Clearly, it makes no sense to put humans in harm’s way, because these creatures are always “wild animals” that could turn on you and kill you in a few seconds. (Just ask Siegfried and Roy). But the film makes it clear that keeping them in these inhumane conditions is incredibly cruel and traumatic for them, and there is no real justification for it. They are not threatened in the wild, so (unlike some endangered animals in zoos) the marine parks are not protecting them from extinction. Nor does the “educational value” of letting a few people see them close-up justify the inhumanity of their confinement for decades. Some would argue that SeaWorld could build them bigger pools to swim in, although this is ludicrous when you realize they swim hundreds of miles a day in the wild. And what has SeaWorld been building instead? Roller coasters!
So why does SeaWorld do it, and why did they try to blame the victim whenever tragedy occurs? As you might expect, it’s all about money. Not only are the orca shows the biggest draws in SeaWorld (generating revenue not only with their shows, but especially with all the merchandise), but Tilikum in particular is valuable as a stud. His sperm is worth thousands of dollars, and consequently he is the father of a large number of the whales currently in the collections. (We even get to see how they stimulate the semen out of a bull orca in graphic detail). Clearly, SeaWorld views the orca show as critical to their entire business model. No wonder they refused to cooperate with the filmmakers. When they did respond to the film shortly before its release, their PR statement mostly misrepresented what the film actually says, or repeated the false claim that Dawn Brancheau was to blame for having a ponytail that the whale could grab (clearly debunked by the actual video footage).
Corporations clearly want to protect themselves, but you emerge from the film disgusted with SeaWorld’s well-documented pattern of covering up dozens of dangerous incidents and close calls, and trying to play down or cover up the deaths that Tilikum alone caused—or blame the victim after she is dead and cannot defend herself.

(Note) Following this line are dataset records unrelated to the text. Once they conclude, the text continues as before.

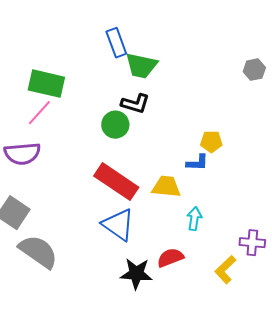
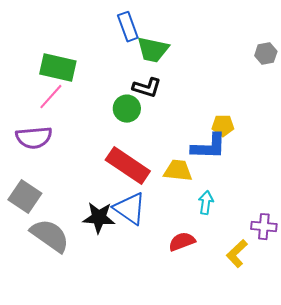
blue L-shape: (197, 163) -> (209, 147), size x1.6
black star: (136, 274) -> (99, 218), moved

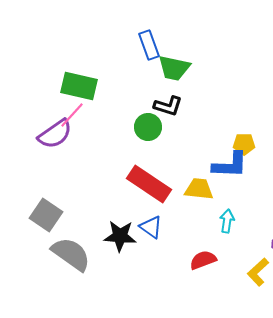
purple semicircle: (34, 138) -> (55, 134), moved, turned -30
blue triangle: (130, 209) -> (151, 227), size x0.7

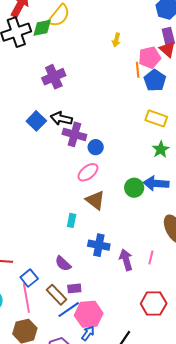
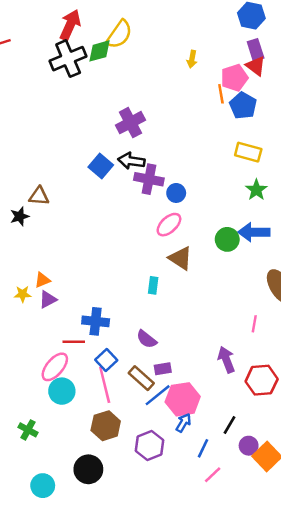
purple cross: (54, 77) -> (130, 123), moved
blue cross: (99, 245) -> (96, 321), moved
purple arrow: (126, 260) -> (226, 360), moved

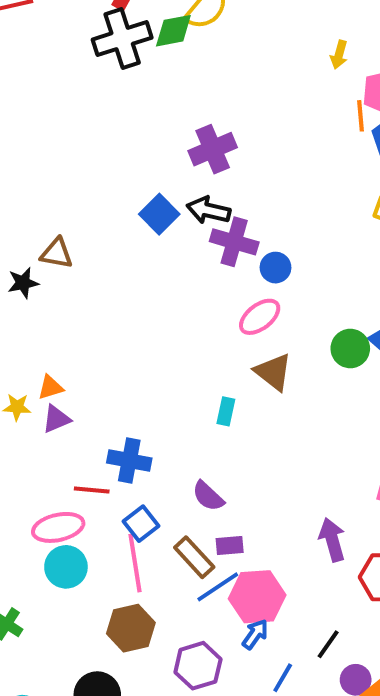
yellow arrow: (192, 59) -> (339, 55), moved
pink ellipse: (55, 367) -> (58, 527), turned 32

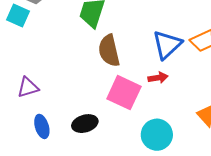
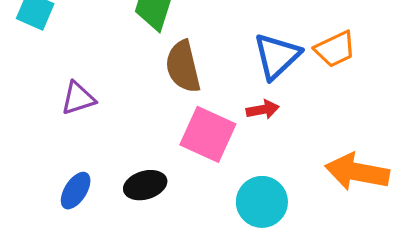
purple triangle: (28, 87) -> (78, 98), moved
blue ellipse: (42, 126) -> (76, 191), turned 50

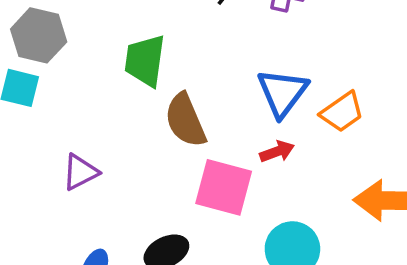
orange trapezoid: (335, 49) -> (342, 112), moved

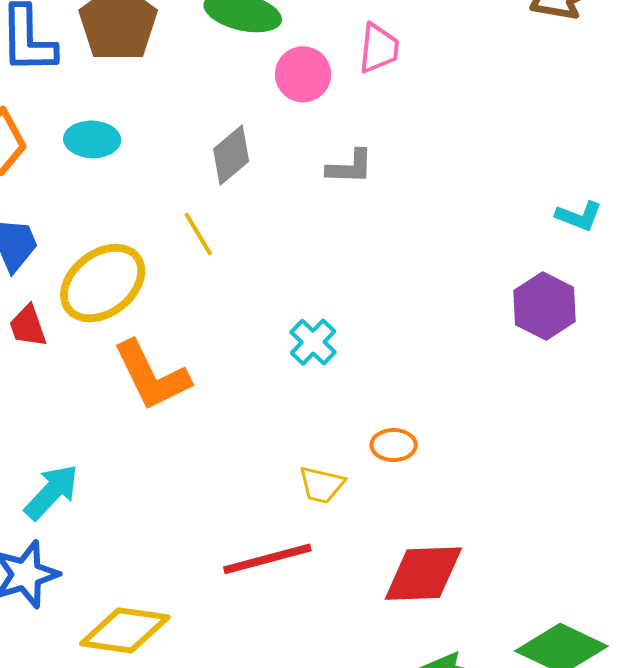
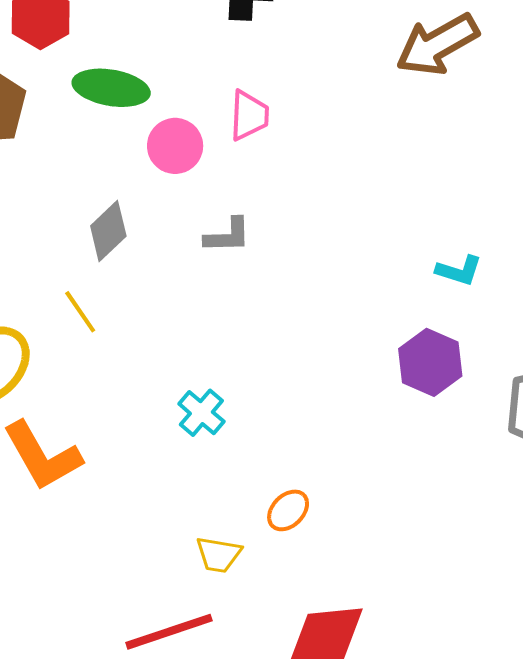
orange ellipse: (394, 445) -> (288, 510), turned -42

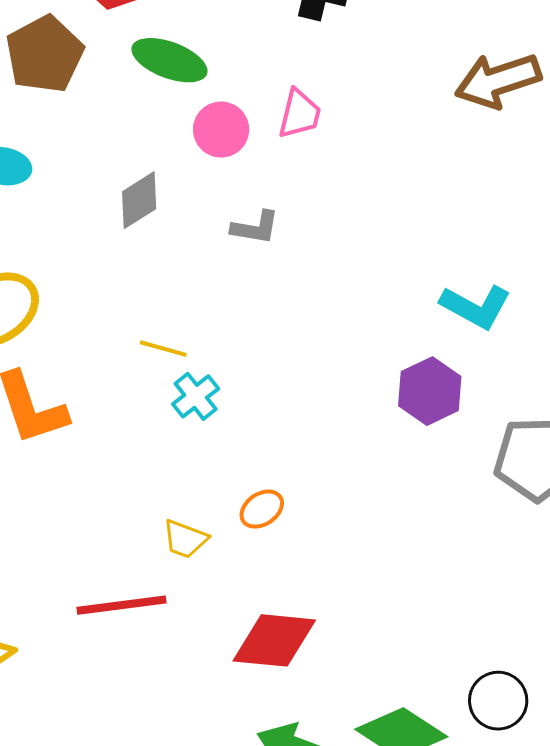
cyan L-shape: (459, 271) -> (476, 307), size x1.5
yellow line: (80, 312) -> (163, 349), moved, turned -51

The ancient Romans enjoyed brutality, watching gladiators fight to death in their arenas. Animals of every kind were forced to fight and kill each other—all for entertainment. A few centuries ago, bear baiting was considered fun and acceptable as a sport. Bull fighting, dog fighting, and cock fighting are still found around the world, although they are illegal in most of the developed countries. We look on these practices and cannot imagine how people could derive enjoyment out of such horrendous treatment of animals. Perhaps some day soon, we’ll look back and have the same attitude toward depriving and torturing orcas, and keeping them in prison for our own enjoyment as well. After all, most research on chimps is over or nearly phased out. Sometimes we do make progress.